§ **PASSAGE TO READ**:
It seemed so obvious- every event leading up to that very moment flashed in my head. It was like Reality suddenly showed up with an arm-ful of pictures and threw them at me- each picture weighing like a brick.
The forth of July spent in the hospital bed snuggled close to my mother, cradled in her arms-the day we found out it was the pain she had was indeed cancer.
The nights she spent too wasted from chemo therapy to make dinner, or move a muscle.
The New Year's Eve she decided to shave her head to avoid the painfully slow process of hair loss.
The New Year's countdown I spent in the bathroom in tears because her bald head made it impossible to ignore her illness.
The time she held my sister and I in her arms assuring us that even though the cancer made it's way back for the second time, she was going to be alright, she was going to fight.
The bone-marrow transplant. The weeks in the tiny clean room. The smell of the lotion I rubbed on her dry feet and hands, a smell that now immediately sickens me to the stomach.
The ghastly disease that took over her beautiful skin and clean lungs.
The downward spiral that quickly followed-
      Hospital visits no longer visits but stays.
      Her thinning legs
      Her thinning physical strength
      Her repeating apology every time she woke me even though I always told her It wasn't her fault the the liquid going through the IV was going right through her.
      The morning she held her eye lids wide open asking me to help her open her eye
               the moment I realized she wasn't getting her sight back
               the moment I learned it was a fungus behind her eye leaking to her brain.
      The moment she was getting wheeled to the room for the last attempt at removing the fungus. Her face- that expression hasn't left me. She told us she loved us. She told us she would see us soon.
The warmth of her hand on my face. I placed it there as she laid in a coma so that I would always remember what that felt like- and I still do.
Her finger tapping to the music I played for her- Michael Buble, Carlos Vives, Juan Luis Guerra.

§ **DATA PROVIDED**:
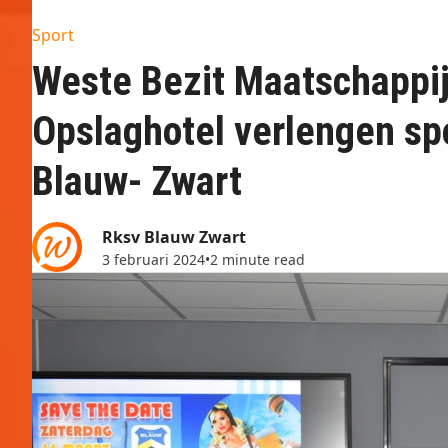
Sport
Weste Bezit Maatschappi
Opslaghotel verlengen sp
Blauw- Zwart
Rksv Blauw Zwart
3 februari 2024
•
2 minute read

§ **ASSIGNMENT A**: From the passage about the mother's illness, give again the part starting at "The morning she" and ending at "I still do.".
§ **ASSIGNMENT B**:
Using the passage about the mother's illness, tell whether each statement agrees with it. Answer yes or no, and quote the words that decide it.
(i) The mother shaved her head on New Year's Eve.
(ii) The smell of the lotion is now a pleasant memory for the narrator.
(iii) Music by Carlos Vives was among what the narrator played for her.
§ **ASSIGNMENT C**: Carry on the passage about the mother's illness from the point where it stops.

§ **EXERCISE RESULT A**:
The morning she held her eye lids wide open asking me to help her open her eye
               the moment I realized she wasn't getting her sight back
               the moment I learned it was a fungus behind her eye leaking to her brain.
      The moment she was getting wheeled to the room for the last attempt at removing the fungus. Her face- that expression hasn't left me. She told us she loved us. She told us she would see us soon.
The warmth of her hand on my face. I placed it there as she laid in a coma so that I would always remember what that felt like- and I still do.

§ **EXERCISE RESULT B**:
(i) Yes: "The New Year's Eve she decided to shave her head to avoid the painfully slow process of hair loss."
(ii) No: "a smell that now immediately sickens me to the stomach."
(iii) Yes: "Her finger tapping to the music I played for her- Michael Buble, Carlos Vives, Juan Luis Guerra."

§ **EXERCISE RESULT C**:
The moment she opened her eyes and she looked at me. She told me she loved me. She told me she loved me. Regardless of the horrible daughter I sometimes had been, despite my flaws, despite letting her down countless times- she loved me. The told me she loved me then slipped back into the coma.
That was the last thing she said.
That was the last thing she could say.
Her last life decision was made for her even though she had been the one to fight the hardest at keeping her life.

How did I get here. How did I become the mother-less girl.
This is what life has given me. I had no control of it, nor do I have any control of the pain it causes me even to this day.

And so I decided to walk. and walk, and walk. As if with every step I could become closer to an answer. An answer to why my mother had to die; an answer to how I was to live without her.
Every night, at the end of my hike, as I gazed over the thousand shades of purple and orange melting in the sky, gently gazing over the peaks of mountains and treetops, I searched for that answer. I asked a question that received no response. Until I learned that there was no answer.
As I walked I passed trees, mountains, flowers--nature that just is. That's the beauty of it- nature just is. Life just is.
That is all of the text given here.